Any person can make the application on behalf of the person lacking capacity, but most applications are made by the person’s spouse, family member or guardian. For example, the spouse of someone who has lost capacity because of dementia may make an application to have the person’s outdated will amended so it better reflects their changed circumstances.

To make sure that the applicant is not promoting their own personal interests, the Court will firstly assess whether or not the applicant is an appropriate person to make the application.

It is up to the applicant to draft a will that is presented to the Court for approval.

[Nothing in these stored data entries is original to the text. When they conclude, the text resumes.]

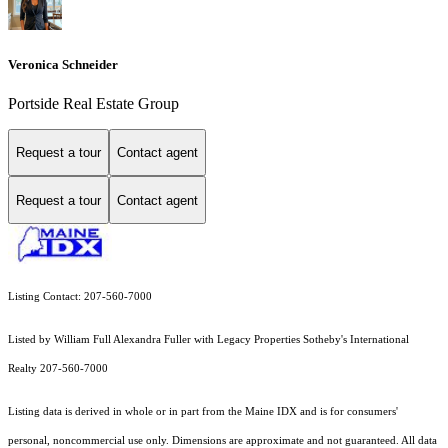
Veronica Schneider
Portside Real Estate Group
Request a tour
Contact agent
Request a tour
Contact agent
Listing Contact: 207-560-7000
Listed by William Full Alexandra Fuller with Legacy Properties Sotheby's International
Realty 207-560-7000
Listing data is derived in whole or in part from the Maine IDX and is for consumers'
personal, noncommercial use only. Dimensions are approximate and not guaranteed. All data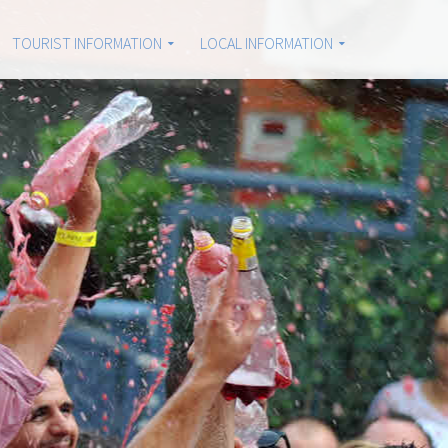
TOURIST INFORMATION
LOCAL INFORMATION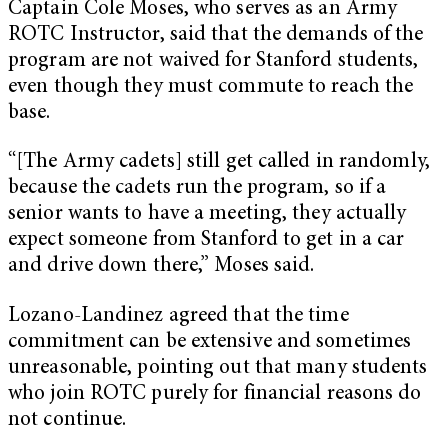
Captain Cole Moses, who serves as an Army
ROTC Instructor, said that the demands of the
program are not waived for Stanford students,
even though they must commute to reach the
base.
“[The Army cadets] still get called in randomly,
because the cadets run the program, so if a
senior wants to have a meeting, they actually
expect someone from Stanford to get in a car
and drive down there,” Moses said.
Lozano-Landinez agreed that the time
commitment can be extensive and sometimes
unreasonable, pointing out that many students
who join ROTC purely for financial reasons do
not continue.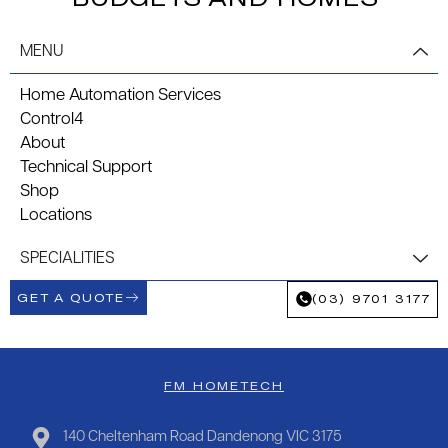
MENU
Home Automation Services
Control4
About
Technical Support
Shop
Locations
SPECIALITIES
GET A QUOTE
(03) 9701 3177
FM HOMETECH
140 Cheltenham Road Dandenong VIC 3175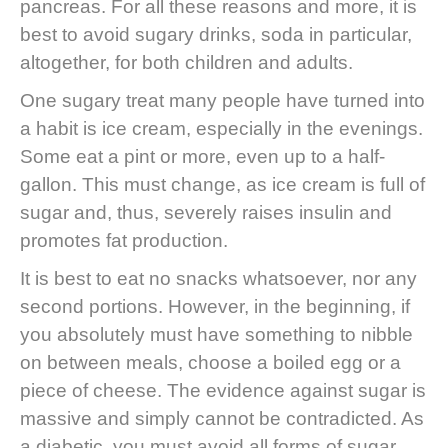
pancreas. For all these reasons and more, it is
best to avoid sugary drinks, soda in particular,
altogether, for both children and adults.
One sugary treat many people have turned into
a habit is ice cream, especially in the evenings.
Some eat a pint or more, even up to a half-
gallon. This must change, as ice cream is full of
sugar and, thus, severely raises insulin and
promotes fat production.
It is best to eat no snacks whatsoever, nor any
second portions. However, in the beginning, if
you absolutely must have something to nibble
on between meals, choose a boiled egg or a
piece of cheese. The evidence against sugar is
massive and simply cannot be contradicted. As
a diabetic, you must avoid all forms of sugar,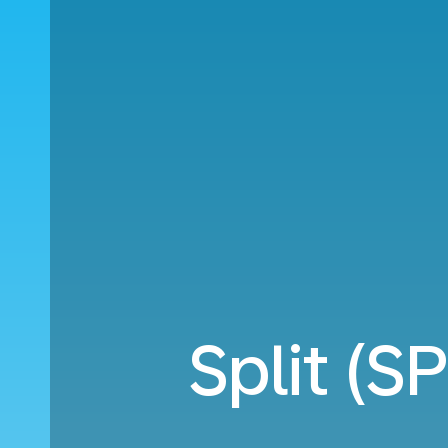
Split (S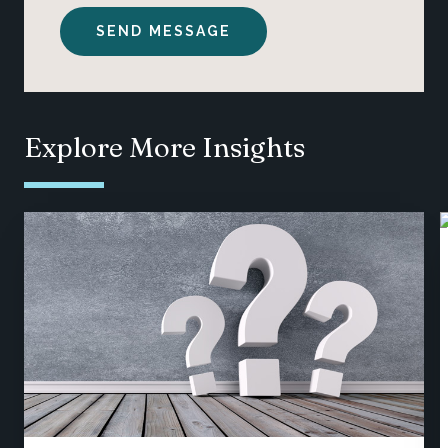
Explore More Insights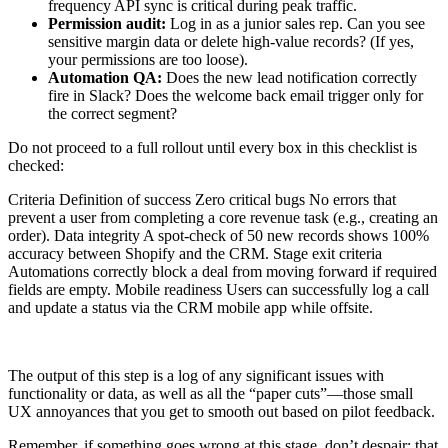
frequency API sync is critical during peak traffic.
Permission audit:
Log in as a junior sales rep. Can you see
sensitive margin data or delete high-value records? (If yes,
your permissions are too loose).
Automation QA:
Does the new lead notification correctly
fire in Slack? Does the welcome back email trigger only for
the correct segment?
Do not proceed to a full rollout until every box in this checklist is
checked:
Criteria Definition of success Zero critical bugs No errors that
prevent a user from completing a core revenue task (e.g., creating an
order). Data integrity A spot-check of 50 new records shows 100%
accuracy between Shopify and the CRM. Stage exit criteria
Automations correctly block a deal from moving forward if required
fields are empty. Mobile readiness Users can successfully log a call
and update a status via the CRM mobile app while offsite.
The output of this step is a log of any significant issues with
functionality or data, as well as all the “paper cuts”—those small
UX annoyances that you get to smooth out based on pilot feedback.
Remember, if something goes wrong at this stage, don’t despair: that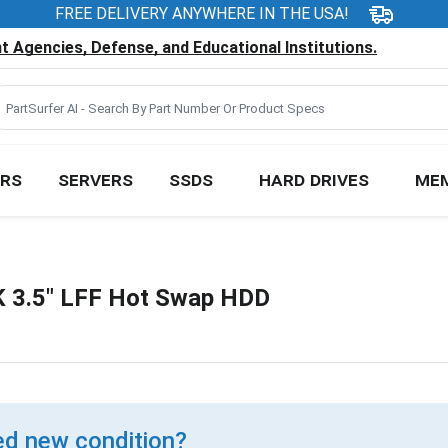
FREE DELIVERY ANYWHERE IN THE USA!
 Agencies, Defense, and Educational Institutions.
RS
SERVERS
SSDS
HARD DRIVES
ME
 3.5" LFF Hot Swap HDD
d new condition?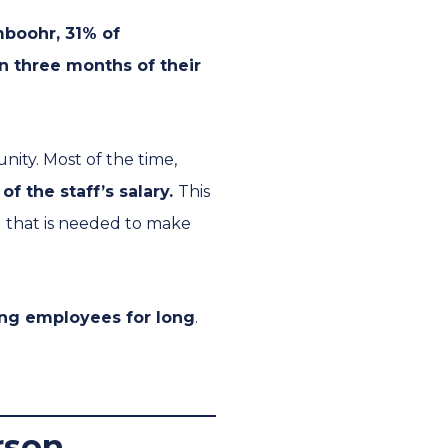
boohr, 31% of
in three months of their
nity. Most of the time,
of the staff’s salary.
This
g that is needed to make
ting employees for long
.
erson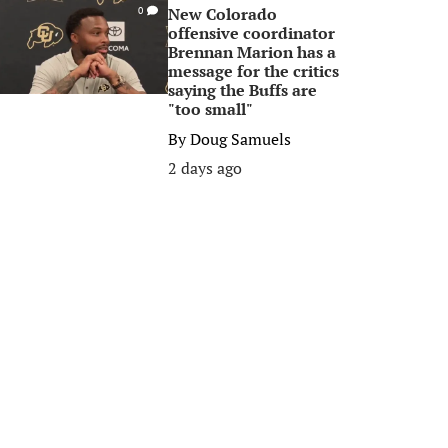
New Colorado
0
offensive coordinator
Brennan Marion has a
message for the critics
saying the Buffs are
"too small"
By
Doug Samuels
2 days ago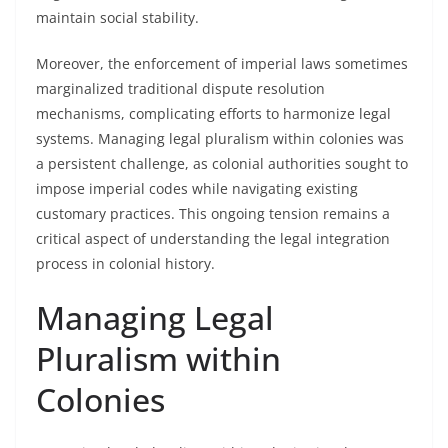
maintain social stability.
Moreover, the enforcement of imperial laws sometimes
marginalized traditional dispute resolution
mechanisms, complicating efforts to harmonize legal
systems. Managing legal pluralism within colonies was
a persistent challenge, as colonial authorities sought to
impose imperial codes while navigating existing
customary practices. This ongoing tension remains a
critical aspect of understanding the legal integration
process in colonial history.
Managing Legal
Pluralism within
Colonies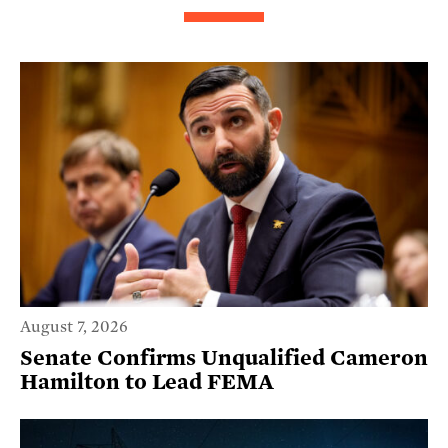
August 7, 2026
Senate Confirms Unqualified Cameron
Hamilton to Lead FEMA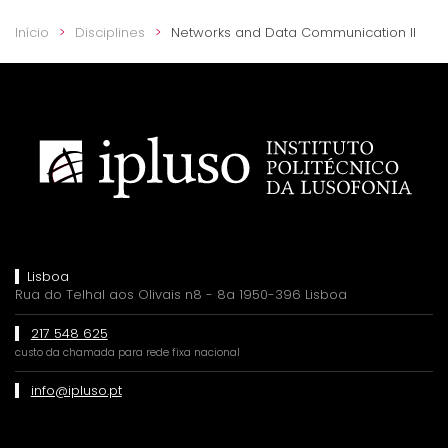
Início
Disciplines
Networks and Data Communication II
Lisboa
Rua do Telhal aos Olivais n8 - 8a 1950-396 Lisboa
217 548 625
custo da chamada para rede fixa nacional
info@ipluso.pt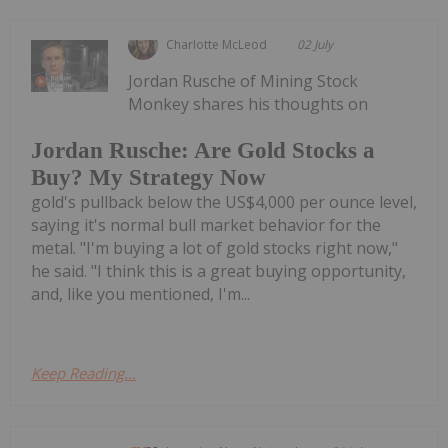
Charlotte McLeod
02 July
Jordan Rusche of Mining Stock
Monkey shares his thoughts on
Jordan Rusche: Are Gold Stocks a
Buy? My Strategy Now
gold's pullback below the US$4,000 per ounce level,
saying it's normal bull market behavior for the
metal. "I'm buying a lot of gold stocks right now,"
he said. "I think this is a great buying opportunity,
and, like you mentioned, I'm...
Keep Reading...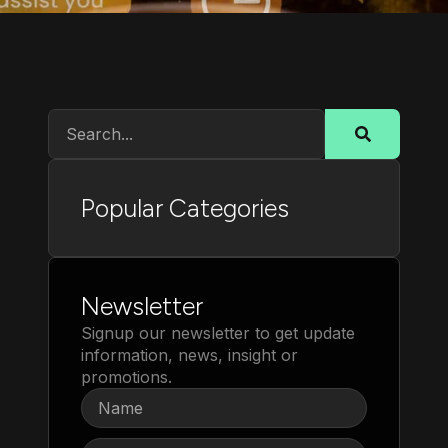
Popular Categories
Newsletter
Signup our newsletter to get update
information, news, insight or
promotions.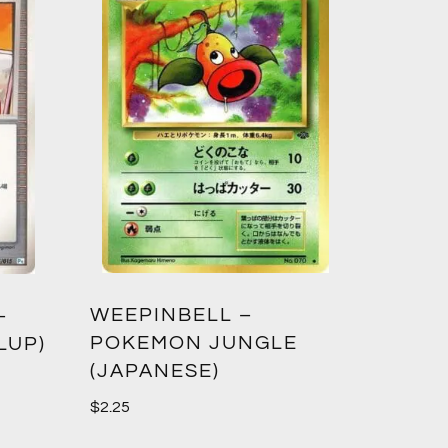
WEEPINBELL –
–
POKEMON JUNGLE
LUP)
(JAPANESE)
$
2.25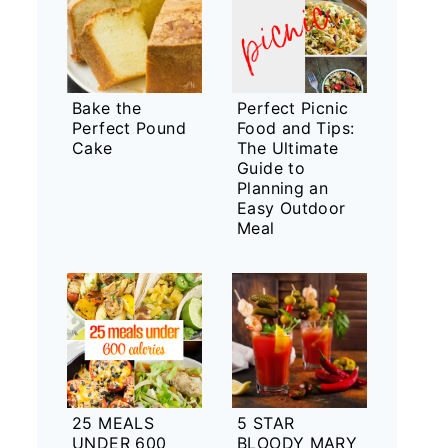
Bake the
Perfect Picnic
Perfect Pound
Food and Tips:
Cake
The Ultimate
Guide to
Planning an
Easy Outdoor
Meal
25 MEALS
5 STAR
UNDER 600
BLOODY MARY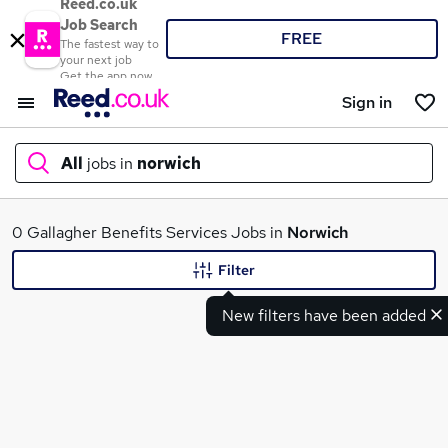
Reed.co.uk
Job Search
FREE
The fastest way to
your next job
Get the app now
Sign in
All
jobs in
norwich
What
0 Gallagher Benefits Services Jobs in
Norwich
Filter
New filters have been added
Where
Search jobs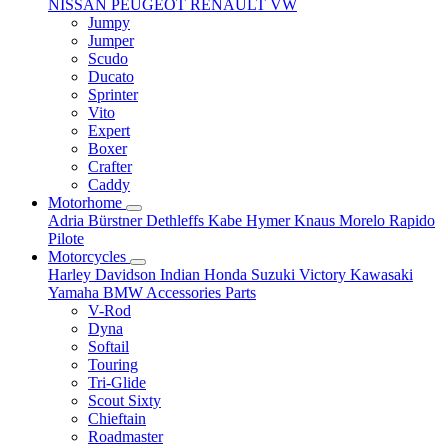
NISSAN
PEUGEOT
RENAULT
VW
Jumpy
Jumper
Scudo
Ducato
Sprinter
Vito
Expert
Boxer
Crafter
Caddy
Motorhome
Adria
Bürstner
Dethleffs
Kabe
Hymer
Knaus
Morelo
Rapido
Pilote
Motorcycles
Harley Davidson
Indian
Honda
Suzuki
Victory
Kawasaki
Yamaha
BMW
Accessories
Parts
V-Rod
Dyna
Softail
Touring
Tri-Glide
Scout Sixty
Chieftain
Roadmaster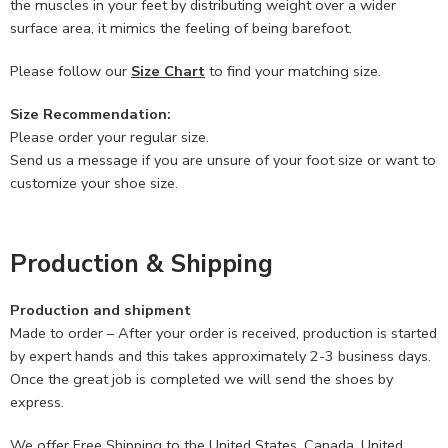
the muscles in your feet by distributing weight over a wider
surface area, it mimics the feeling of being barefoot.
Please follow our
Size Chart
to find your matching size.
Size Recommendation:
Please order your regular size.
Send us a message if you are unsure of your foot size or want to
customize your shoe size.
Production & Shipping
Production and shipment
Made to order – After your order is received, production is started
by expert hands and this takes approximately 2-3 business days.
Once the great job is completed we will send the shoes by
express.
We offer Free Shipping to the United States, Canada, United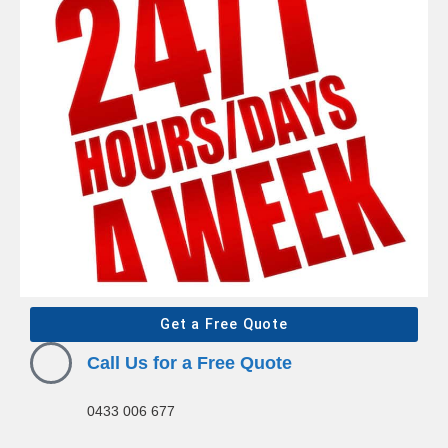
Get a Free Quote
Call Us for a Free Quote
0433 006 677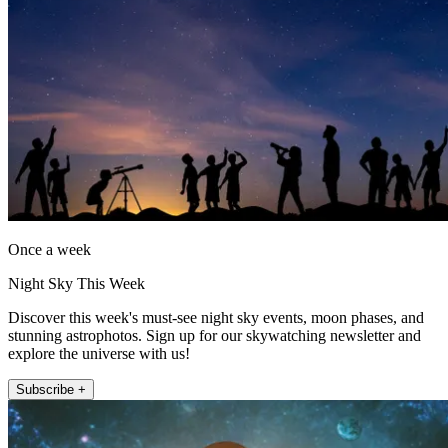
Once a week
Night Sky This Week
Discover this week's must-see night sky events, moon phases, and
stunning astrophotos. Sign up for our skywatching newsletter and
explore the universe with us!
Subscribe +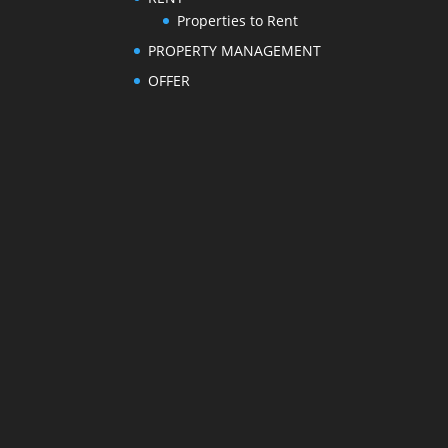
Properties to Rent
PROPERTY MANAGEMENT
OFFER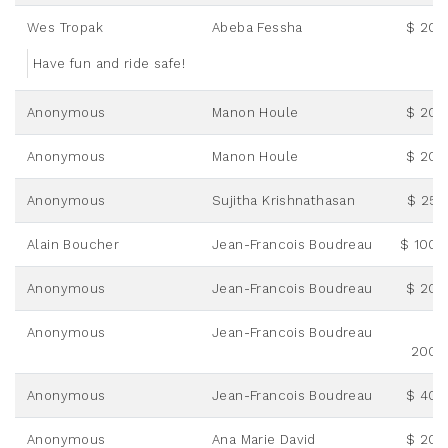
Wes Tropak
Abeba Fessha
$ 20.
Have fun and ride safe!
Anonymous
Manon Houle
$ 20.
Anonymous
Manon Houle
$ 20.
Anonymous
Sujitha Krishnathasan
$ 25.
Alain Boucher
Jean-Francois Boudreau
$ 100.
Anonymous
Jean-Francois Boudreau
$ 20.
Anonymous
Jean-Francois Boudreau
200.
Anonymous
Jean-Francois Boudreau
$ 40.
Anonymous
Ana Marie David
$ 20.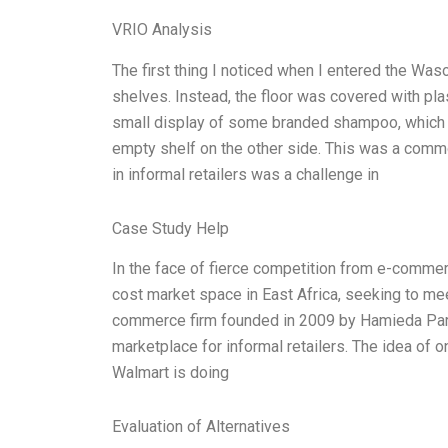
VRIO Analysis
The first thing I noticed when I entered the Waso
shelves. Instead, the floor was covered with pl
small display of some branded shampoo, which 
empty shelf on the other side. This was a common
in informal retailers was a challenge in
Case Study Help
In the face of fierce competition from e-commer
cost market space in East Africa, seeking to m
commerce firm founded in 2009 by Hamieda Parke
marketplace for informal retailers. The idea of on
Walmart is doing
Evaluation of Alternatives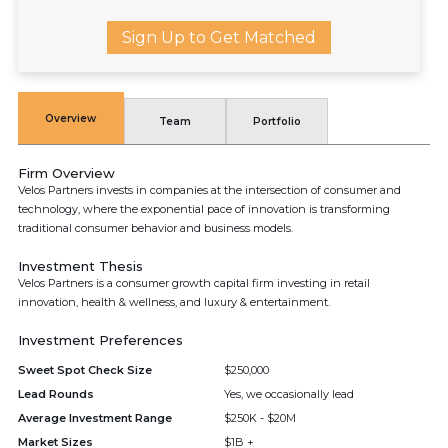
Sign Up to Get Matched
Overview
Team
Portfolio
Firm Overview
Velos Partners invests in companies at the intersection of consumer and
technology, where the exponential pace of innovation is transforming
traditional consumer behavior and business models.
Investment Thesis
Velos Partners is a consumer growth capital firm investing in retail
innovation, health & wellness, and luxury & entertainment.
Investment Preferences
Sweet Spot Check Size
$250,000
Lead Rounds
Yes, we occasionally lead
Average Investment Range
$250K - $20M
Market Sizes
$1B +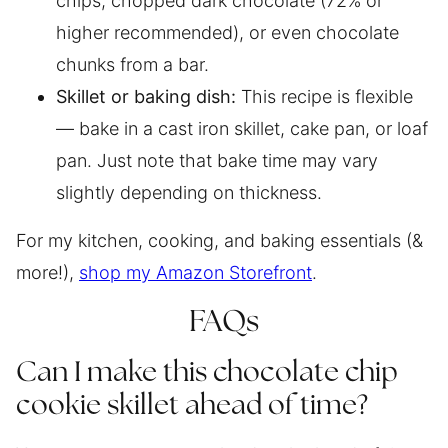
chips, chopped dark chocolate (72% or
higher recommended), or even chocolate
chunks from a bar.
Skillet or baking dish:
This recipe is flexible
— bake in a cast iron skillet, cake pan, or loaf
pan. Just note that bake time may vary
slightly depending on thickness.
For my kitchen, cooking, and baking essentials (&
more!),
shop my Amazon Storefront
.
FAQs
Can I make this chocolate chip
cookie skillet ahead of time?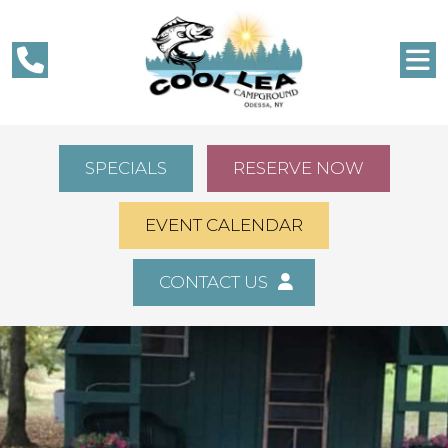
SPECIALS
RESERVE NOW
EVENT CALENDAR
CONTACT US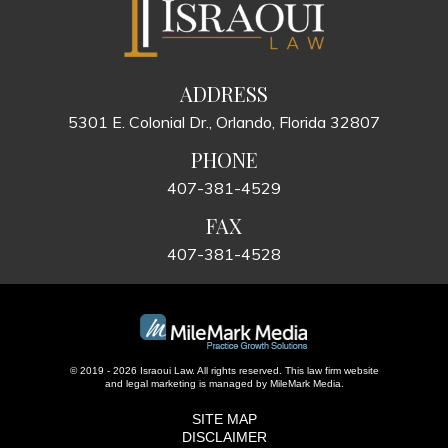
ADDRESS
5301 E. Colonial Dr., Orlando, Florida 32807
PHONE
407-381-4529
FAX
407-381-4528
© 2019 - 2026 Israoui Law. All rights reserved.
This law firm website
and
legal marketing
is managed by MileMark Media.
SITE MAP
DISCLAIMER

The Court will consider whether the proposed or amended will is, or is reasonably likely to be, one which the person would have been made if he or she had capacity. The Court can listen to evidence to make sure that there is a fairly good chance that the proposed reflects what the person would have wanted.

A will authorised by the Court is an alternative to dying without a will or dying with an inappropriate will, for example, where a will was not kept up to date due to a person’s loss of capacity.

If you are thinking about making an application for a will authorised by the Court, you should get advice from a lawyer or trustee company.